Ne lui avait-elle pas dit – et Albert pouvait se remémorer ses paroles mot pour mot – Non, je ne parlais pas d’un homme. Vous pourriez épouser une femme. Albert avait des économies, oh oui… comme elle avait économisé pour ne pas finir à l’hospice ! Elle avait mis de côté jusqu’à cinq cents livres, ce qui était suffisant pour acheter un petit commerce, et elle éprouvait un agréable pincement au cœur dès qu’elle songeait à l’argent déjà investi dans deux maisons.
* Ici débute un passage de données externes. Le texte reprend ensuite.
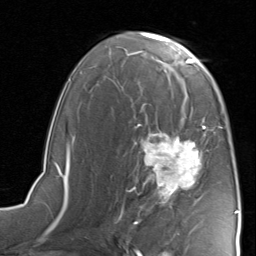
Breast MRI, one axial slice; position 50 of 80 along the scan axis; cropped to one breast; dynamic contrast-enhanced series, time point 2 of 8 at this slice position (early post-contrast); 1.5 T; TE 1.7 ms, TR 4.5 ms; 2 mm slice thickness; 256 × 256 image matrix. Female patient.
Outlined on this slice (semi-automatically segmented with operator editing):
- enhancing-tissue mask used for the functional tumour volume (all voxels passing the contrast-enhancement thresholds inside the analysis volume; usually the tumour): bounding box [x1, y1, x2, y2] px = [118, 118, 222, 219]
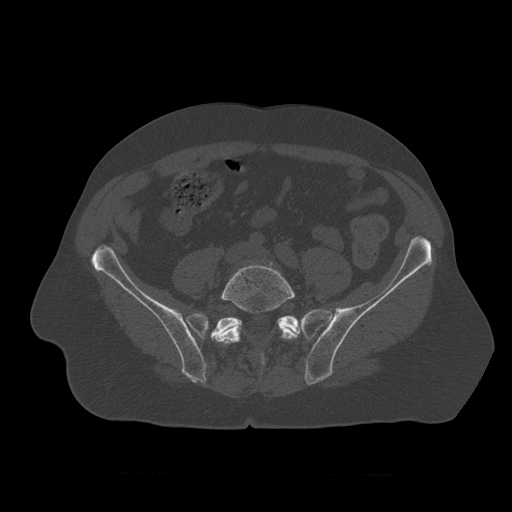
CT including the spine, one axial slice; position 249 of 450 along the scan axis; 120 kVp; bone window (W 1800 / L 400 HU); 512 × 512 image matrix. Patient age 75 years. Case-level facts recorded for this patient, not image findings: primary cancer: prostate.
Annotated regions visible in this slice (semi-automatic segmentation, software-assisted and operator-edited):
- L5 vertebra: bounding box <216,261,299,366> (left, top, right, bottom; pixels)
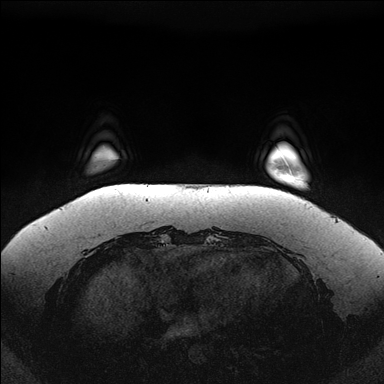
Breast MRI (dynamic contrast-enhanced), one axial slice. Dynamic contrast-enhanced series, time point 2 of 7 at this slice position (early post-contrast). 1.5 T. TE 1.5 ms, TR 4.1 ms. 1.1 mm slice thickness. 384 × 384 image matrix. Female patient.
Structures marked on this image (semi-automatically segmented with operator editing):
- enhancing-tissue mask used for the functional tumour volume (all voxels passing the contrast-enhancement thresholds inside the analysis volume; usually the tumour): bounding box [x1, y1, x2, y2] px = [289, 169, 292, 174]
Dans les six mois à venir, elle espérait augmenter son pécule à six cents livres, et s’il lui fallait deux ans pour trouver une associée et une affaire, elle aurait au moins soixante-dix ou quatre-vingts livres en plus. Cela pourrait se révéler d’une grande aide car ce serait une erreur de ne pas conserver de liquidités. Quant à son associée, elle devait agir comme Hubert. Le mariage mettrait un terme aux cancans, et elle pourrait même garder sa place à l’hôtel Morrison, ou alors quitter Morrison et compter sur des emplois occasionnels. Avec sa connaissance du métier, ce serait l’occasion de choisir le mieux payé : pas moins de seize pence la nuit. Elle se mettait à rêver à un périple : Belfast, Liverpool, Manchester, Bradford surgissaient dans son imagination, et après un mois ou deux d’absence, elle rentrerait au foyer, son cœur anticipant un accueil digne de ce nom, et bien qu’elle continuât à rester un homme aux yeux du monde, à la maison elle serait une femme pour l’être aimée. Avec une véritable associée, une qui se préoccuperait de la bonne marche des affaires, elles pourraient gagner dans les deux cents livres par an – quatre livres par semaine ! Et avec quatre livres par semaine, leur maison serait aussi jolie et confortable que n’importe quelle autre habitation de Dublin. Elle prévoyait un deux-pièces cuisine. L’ameublement prenait progressivement forme dans sa tête. Un grand sofa près de la cheminée recouvert de chintz ! Mais la toile de chintz se salissait vite en ville, un divan en velours sombre conviendrait mieux. Il coûterait cher, cinq ou six livres, et à ce rythme cinquante livres n’y suffiraient pas puisqu’elles devaient s’acheter un grand lit de qualité. Et si elles s’apprêtaient à décorer avec style, leur intérieur leur reviendrait dans les quatre-vingts livres. Avec un peu de chance, cette somme pouvait être réunie au cours des deux prochaines années à l’hôtel Morrison.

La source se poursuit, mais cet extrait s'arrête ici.